Découvrons quelques mots en «B», comme : Boujwa (élites économiques et classe sociale), Blan (international), Bâton (forces de l’ordre), Biznis (entreprise ciblée),  parmi d’autres expressions comme «Bouda», comme pour faire référence aux manifestations populaires en 2004, sur fond de «Grenn Nan Bouda» (GNB). Au cours de l’été 2022, un nouveau slogan a vu le jour dans le pays autour de «Bwa kale».

Dans la lettre «C», qui n’est pas toujours présente dans le langage populaire des masses de 1986 à nos jours, on retient des noms d’institutions et des personnalités dans ce registre, comme :«CEP» (Conseil Électoral provisoire ou permanent), CNE, CAS, «CNG», «CIRH» ou  «Clinton», en se référant aux manifestations et communications qui interpellaient le Conseil National de gouvernement, la Commission intérimaire de reconstruction après le séisme du 12 janvier 2010, et son coprésident de l'époque, l’ancien président des États-Unis, Bill Clinton.  

 

Dessalines, Démocratie, Dictature, Dominicain, «Dechoukay, Divèsyon, Drijan, Debakman, Dola, Dette, Diri a chou, Depa,  Droits civils et politiques» en dehors du déplacement et de la destination des manifestations, ou des discours portés parmi les chefs de file et les leaders, sont autant de mots et de maux qui maquillent les manifestations en Haïti.

«Eleksyon, Etranje, Etat de droit, Ewo, Ed imanitè, Entèvansyon, Entèpelasyon,  Envestisè,  Embargo, Etazini, Ennemi»,  sont parmi les mots commençants par la lettre E, qui vont compléter l’alphabet. Fòs, Front, Federasyon, Fowòm, Finans, Frontyè, Fyète,  ou Fantom 509» , alimentent ainsi les frontières entre les slogans et les fissures persistantes entre les familles politiques, des institutions publiques et de la société en général.

Des mots comme: «Gouvernement, Gaz dans toutes les formes de représentations possibles, GNB, GNbiste, Grannèg, Gang, G9, Galil, participent dans cette géographie politique, qui prend forme à travers l’expansion permanente des lignes et des luttes de classes, et entre les acteurs du pouvoir de génération en génération.

Dans l’histoire d'Haïti, si la lettre «H» se perd dans la langue créole, dans l’écriture des mots comme : «Istwa» et «Ewo», c’est à travers les prénoms comme «Henry» que des manifestants s’accrochent pour ressusciter cette lettre en grande partie, en explorant les règnes des différents «Henry» qui se sont succédé dans l’histoire d’Haïti, particulièrement de 1986 à nos jours.

Des insultes de toutes sortes, lancées contre les dirigeants, des personnalités, des institutions ou des pays ciblés lors des manifestations en Haïti s’accrochent à toutes les lettres qui tombent entre les lèvres de l'être haïtien, frustré, révolté, manipulé, marchandise ou manifestant sur pratiquement tous les terrains. «Imitem pa iritem, Izmery, Inite, Imanitè, Inondasyon, Im nasyonal ou Iminite», sont parmi ces mots qui enrichissent le vocabulaire des manifestations dans les temps de catastrophes politiques, humanitaires ou naturelles.

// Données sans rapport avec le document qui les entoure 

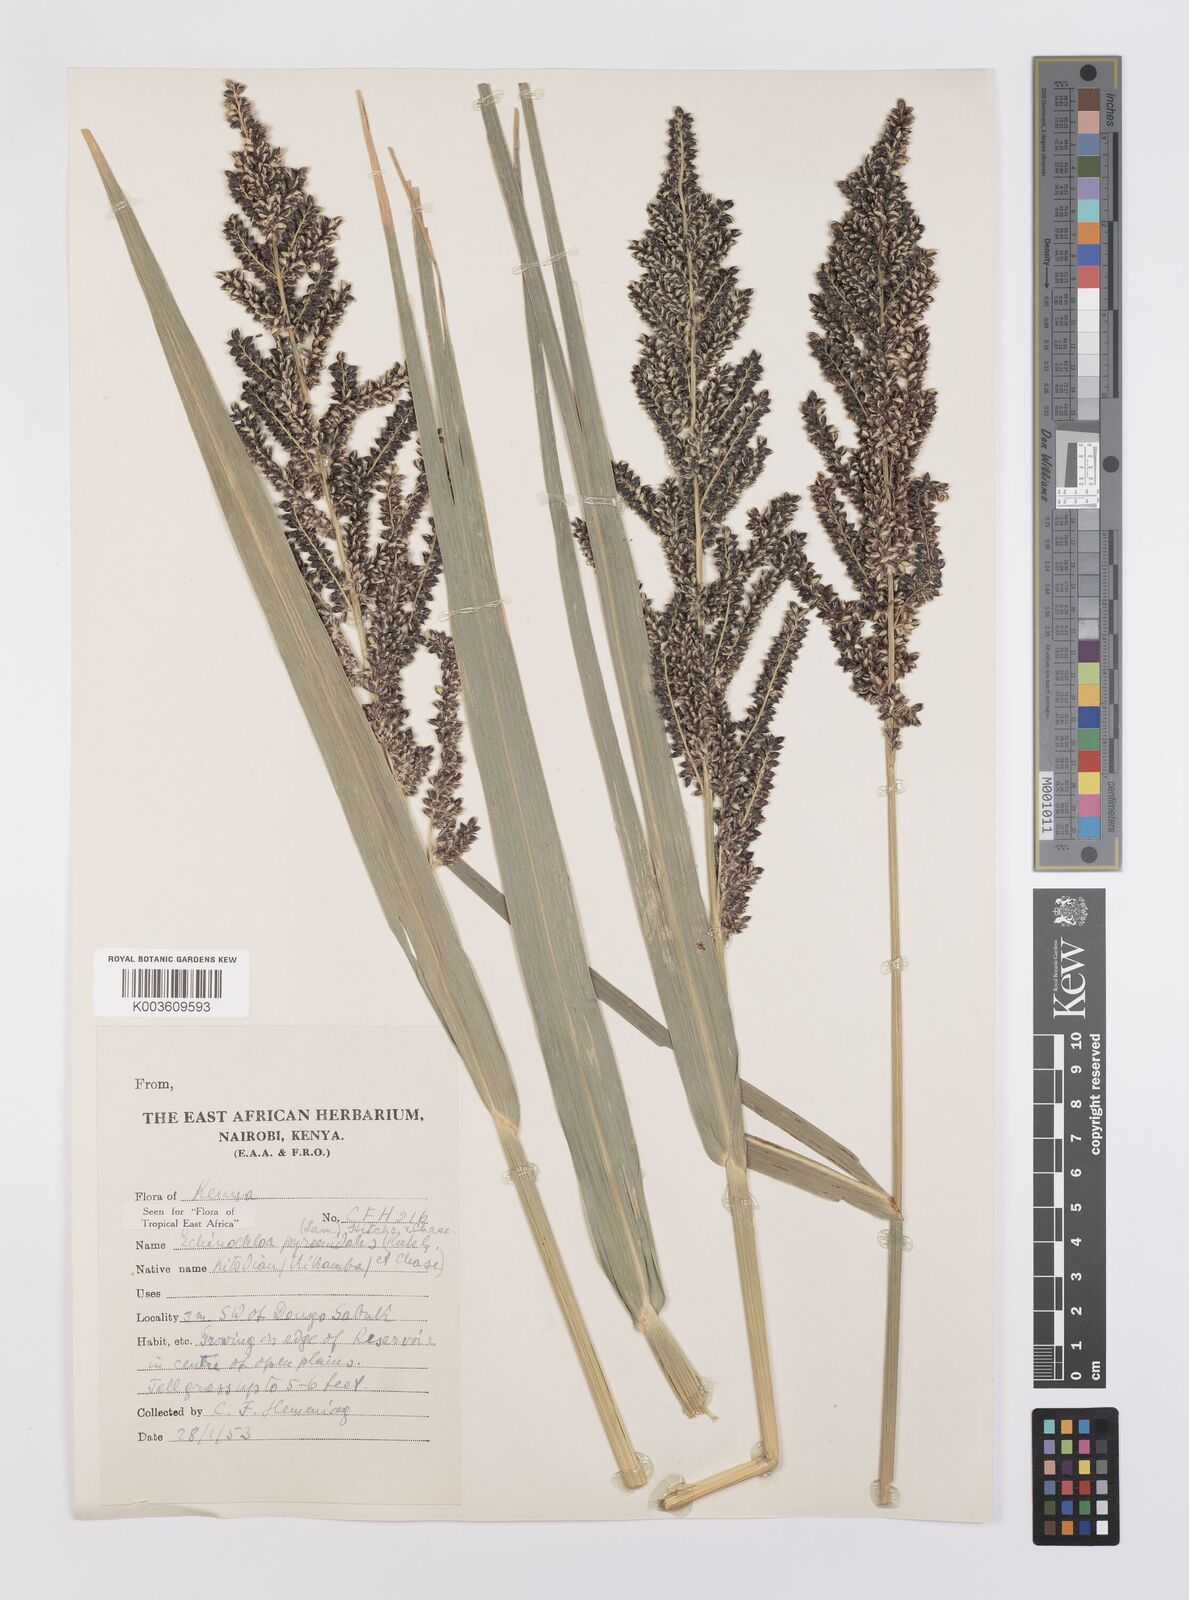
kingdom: Plantae
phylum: Tracheophyta
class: Liliopsida
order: Poales
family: Poaceae
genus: Echinochloa
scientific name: Echinochloa pyramidalis
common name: Antelope grass
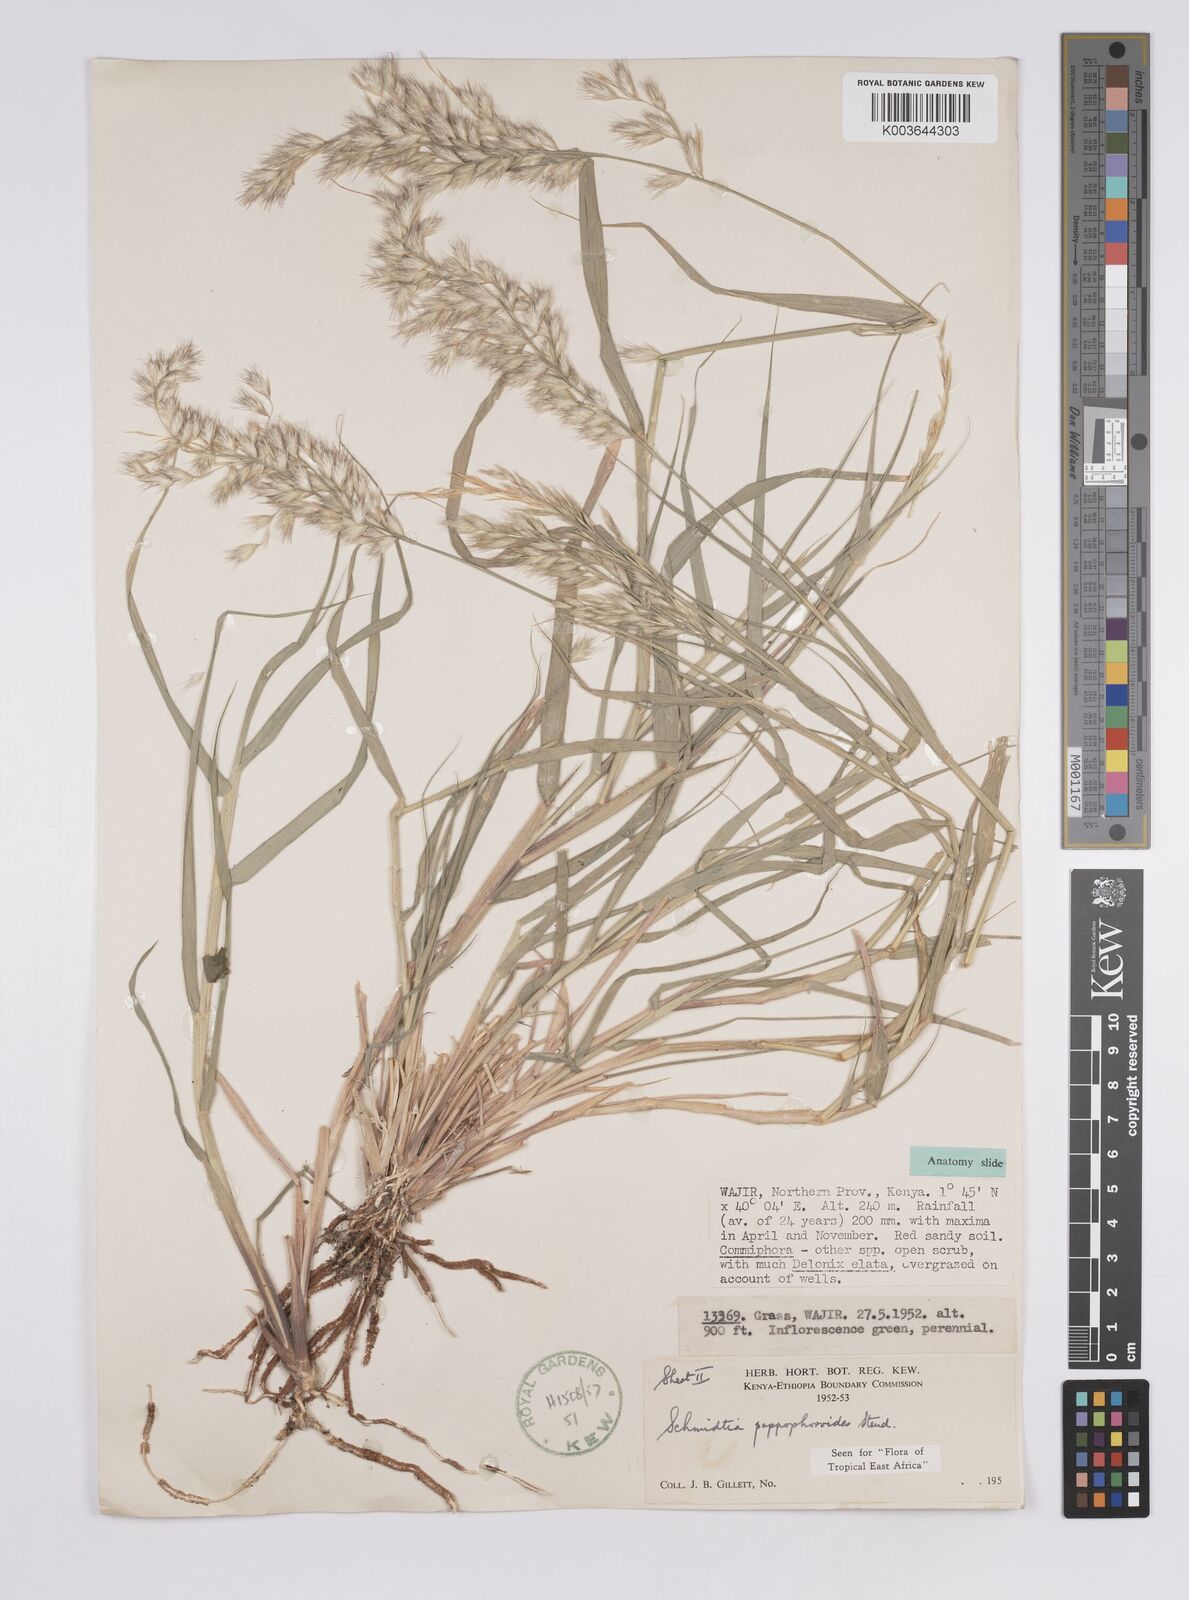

Dans la conjugaison des mots commençant par la lettre «J», Jovenel (Moise), Jean-Claude (Duvalier), ou Jean-Bertrand (Aristide), occupent bien la tête du peloton, même si l’ancien Premier ministre Joseph Jouthe a été épargné grâce à son langage assez particulier, qui lui avait enlevé sur la trajectoire de bon nombre de manifestants durant son règne.  «Je kale, Jijman, Jean Jacques  Dessalines», complètent ainsi la liste.

De «Kamoken», en Koken», en passant par : «Kokayin, kaleje, Klas mwayèn, Kleren, Kanno,  Kazèn, Kanpe lwen, Kolòn, Kiben, Kalewès, KEP, Kapwa lamò»,  sont nombreux parmi ces termes qui, depuis plusieurs décennies, illustrent si bien  les mutations politiques et les manifestations qui continuent enfanter le chaos haïtien.